TEXTE À ANALYSER:
>>>>
La première, et sans doute la plus répandue, peut être qualifiée de consensuelle en ce sens qu’elle n’aboutit pas à des contentieux, sources de jurisprudence. Dans ce cas, un accord est trouvé entre le garant, le prêteur et l’emprunteur pour définir les modalités pratiques de désintéressement du prêteur ainsi que pour statuer sur le sort de l’opération qui a été financée en recourant à une garantie d’emprunts. Les exemples de telles procédures sont nombreux et l’on peut considérer que le peu d’échos qu’elles produisent sont le signe de leur efficacité.
<<<<
DONNÉES FOURNIES:
>>>>
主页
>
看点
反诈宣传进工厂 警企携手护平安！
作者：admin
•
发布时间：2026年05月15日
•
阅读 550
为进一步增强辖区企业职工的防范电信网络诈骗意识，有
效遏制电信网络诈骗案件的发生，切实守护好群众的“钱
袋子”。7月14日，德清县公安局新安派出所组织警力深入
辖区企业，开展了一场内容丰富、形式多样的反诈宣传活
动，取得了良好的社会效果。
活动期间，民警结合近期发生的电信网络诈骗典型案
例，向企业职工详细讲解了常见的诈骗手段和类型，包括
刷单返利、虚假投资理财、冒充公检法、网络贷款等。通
<<<<
>>>>
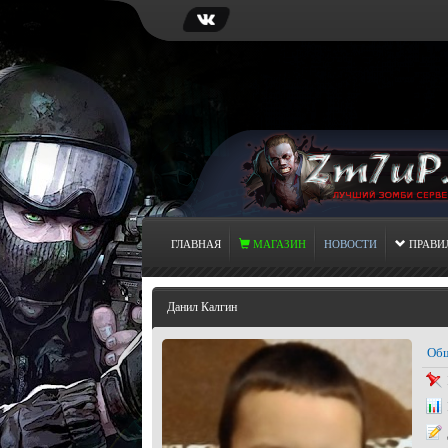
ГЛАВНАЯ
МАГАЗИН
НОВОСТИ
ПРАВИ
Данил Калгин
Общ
<<<<
>>>>
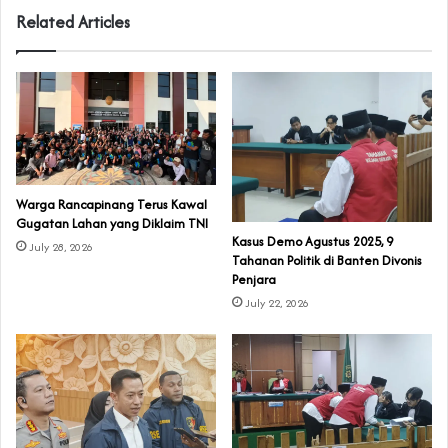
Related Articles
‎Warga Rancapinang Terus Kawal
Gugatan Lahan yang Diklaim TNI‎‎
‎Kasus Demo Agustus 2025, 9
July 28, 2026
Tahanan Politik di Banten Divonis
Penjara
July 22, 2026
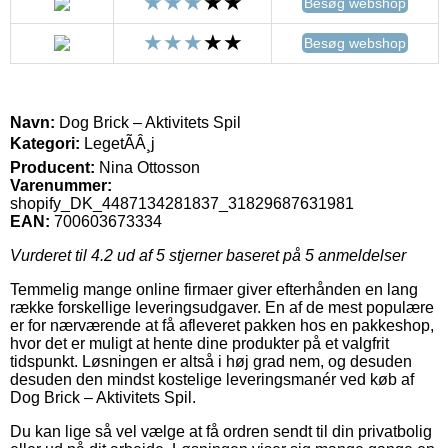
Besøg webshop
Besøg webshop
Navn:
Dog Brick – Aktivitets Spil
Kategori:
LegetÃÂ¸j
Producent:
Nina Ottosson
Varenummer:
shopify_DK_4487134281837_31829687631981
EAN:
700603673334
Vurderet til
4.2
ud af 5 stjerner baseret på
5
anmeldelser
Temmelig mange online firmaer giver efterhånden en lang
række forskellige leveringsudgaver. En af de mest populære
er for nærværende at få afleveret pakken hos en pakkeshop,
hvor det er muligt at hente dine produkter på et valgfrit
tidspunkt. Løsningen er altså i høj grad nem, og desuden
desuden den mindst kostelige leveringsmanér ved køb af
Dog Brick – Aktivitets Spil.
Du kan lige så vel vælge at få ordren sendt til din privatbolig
<<<<
TRAVAIL À FAIRE:
#1 Dans la procédure consensuelle que décrit le texte sur les garanties d'emprunts, entre quelles parties l'accord est-il trouvé ?
#2 Recopiez le passage du texte sur les garanties d'emprunts qui va de « La première, et » jusqu'à « de leur efficacité. ».
Les données viennent d'une source distincte du texte.

RÉPONSES:
#1 Entre le garant, le prêteur et l'emprunteur.

#2
La première, et sans doute la plus répandue, peut être qualifiée de consensuelle en ce sens qu’elle n’aboutit pas à des contentieux, sources de jurisprudence. Dans ce cas, un accord est trouvé entre le garant, le prêteur et l’emprunteur pour définir les modalités pratiques de désintéressement du prêteur ainsi que pour statuer sur le sort de l’opération qui a été financée en recourant à une garantie d’emprunts. Les exemples de telles procédures sont nombreux et l’on peut considérer que le peu d’échos qu’elles produisent sont le signe de leur efficacité.